Battleground updates
- Russian ‘spy’ balloons over Ukraine are often decoys meant to waste military resources by drawing ammunition and attention, Ukrainian officials said. Yuriy Ihnat, a spokesman for Ukraine’s Air Force, told The Post the balloons are outdated military technology and not worthy of attention. “They’re trying to distract us,” he said.
- Belarus will join the fighting only if it is attacked by Ukraine, authoritarian leader Alexander Lukashenko said Thursday. At a news conference in Minsk, Lukashenko blamed Ukraine for provoking Russia’s full-scale invasion and said, “If they commit aggression against Belarus, the answer will be the cruelest.”
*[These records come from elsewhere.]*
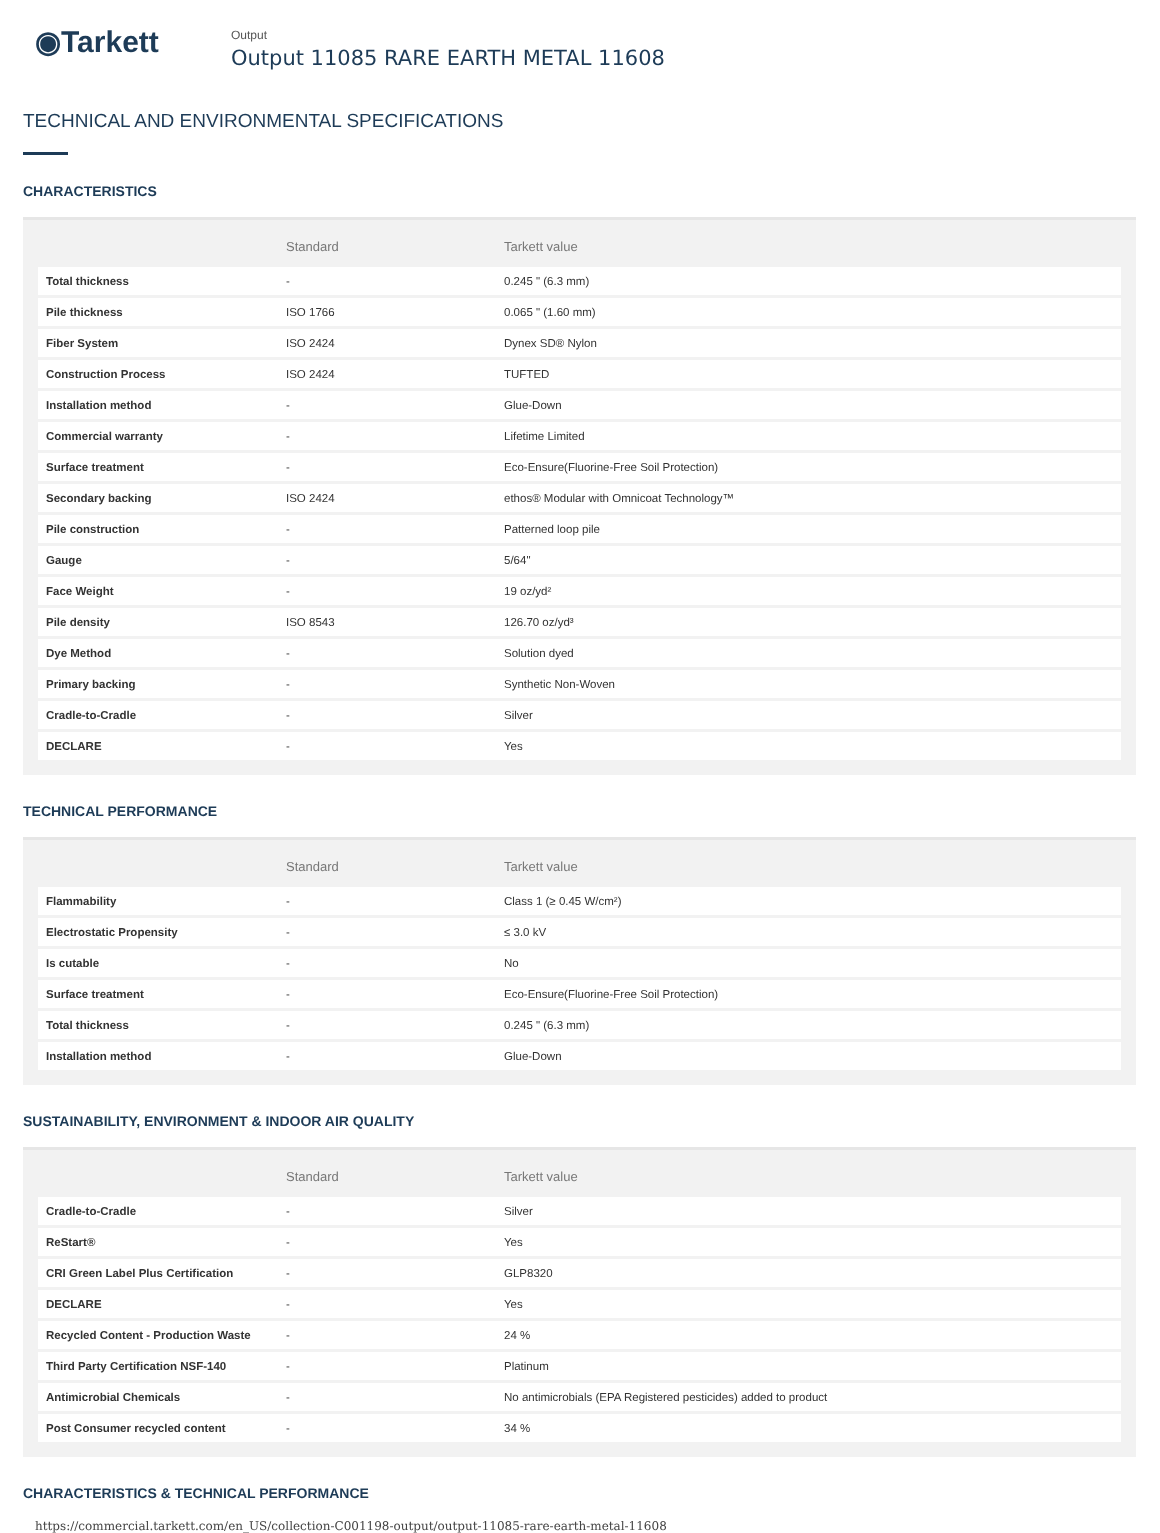◉Tarkett
Output
Output 11085 RARE EARTH METAL 11608
TECHNICAL AND ENVIRONMENTAL SPECIFICATIONS
CHARACTERISTICS
| | Standard | Tarkett value |
| --- | --- | --- |
| Total thickness | - | 0.245 " (6.3 mm) |
| Pile thickness | ISO 1766 | 0.065 " (1.60 mm) |
| Fiber System | ISO 2424 | Dynex SD® Nylon |
| Construction Process | ISO 2424 | TUFTED |
| Installation method | - | Glue-Down |
| Commercial warranty | - | Lifetime Limited |
| Surface treatment | - | Eco-Ensure(Fluorine-Free Soil Protection) |
| Secondary backing | ISO 2424 | ethos® Modular with Omnicoat Technology™ |
| Pile construction | - | Patterned loop pile |
| Gauge | - | 5/64" |
| Face Weight | - | 19 oz/yd² |
| Pile density | ISO 8543 | 126.70 oz/yd³ |
| Dye Method | - | Solution dyed |
| Primary backing | - | Synthetic Non-Woven |
| Cradle-to-Cradle | - | Silver |
| DECLARE | - | Yes |
TECHNICAL PERFORMANCE
| | Standard | Tarkett value |
| --- | --- | --- |
| Flammability | - | Class 1 (≥ 0.45 W/cm²) |
| Electrostatic Propensity | - | ≤ 3.0 kV |
| Is cutable | - | No |
| Surface treatment | - | Eco-Ensure(Fluorine-Free Soil Protection) |
| Total thickness | - | 0.245 " (6.3 mm) |
| Installation method | - | Glue-Down |
SUSTAINABILITY, ENVIRONMENT & INDOOR AIR QUALITY
| | Standard | Tarkett value |
| --- | --- | --- |
| Cradle-to-Cradle | - | Silver |
| ReStart® | - | Yes |
| CRI Green Label Plus Certification | - | GLP8320 |
| DECLARE | - | Yes |
| Recycled Content - Production Waste | - | 24 % |
| Third Party Certification NSF-140 | - | Platinum |
| Antimicrobial Chemicals | - | No antimicrobials (EPA Registered pesticides) added to product |
| Post Consumer recycled content | - | 34 % |
CHARACTERISTICS & TECHNICAL PERFORMANCE
https://commercial.tarkett.com/en_US/collection-C001198-output/output-11085-rare-earth-metal-11608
- Russian forces are now launching cruise missiles at night to surprise Ukrainian air defense forces, Ihnat told a local public broadcaster. The time frame marks a change in strategy for Moscow, which had previously favored launching them during the day, he said.
Global impact
- Moldovan police found missile debris near the country’s border with Ukraine, hours after overnight Russian strikes on Ukraine, the country’s Ministry of Internal Affairs said. The discovery came just days after Moldova accused Russia of plotting to topple its government and as Moldovan Parliament swore in the new, West-leaning prime minister, Dorin Recean.
- Roughly 1.1 million Ukrainians arrived in Germany in 2022, the German federal statistics office announced Thursday. The report said that last year alone, net immigration from Ukraine, at 962,000 people, surpassed that from Syria, Afghanistan and Iraq combined from 2014 to 2016, the height of the migrant crisis in Europe.
- Billionaire investor George Soros said a Ukrainian win in the war would lead to the “dissolution of the Russian empire,” in remarks at the Munich Security Conference. Such a victory would also be a loss for Chinese President Xi Jinping, Soros said. “It would bring huge relief to open societies and create tremendous problems for closed ones.”
From our correspondents
Germany pledged a military revamp when Ukraine war began. Now it’s worse off: After Russia launched its full-scale invasion of Ukraine, German Chancellor Olaf Scholz raised expectations for a huge boost in defense spending and a revitalization of the country’s armed forces.
But a nearly year later, the military resources have been impacted by aid shipments to Ukraine and forces are in a worse place, Germany’s new defense minister, Boris Pistorius, told The Post’s Loveday Morris, Kate Brady and David L. Stern. “Given the rate at which materiel and weapons and ammunition are being provided, it’s impossible to reorder and deliver again,” Pistorius said.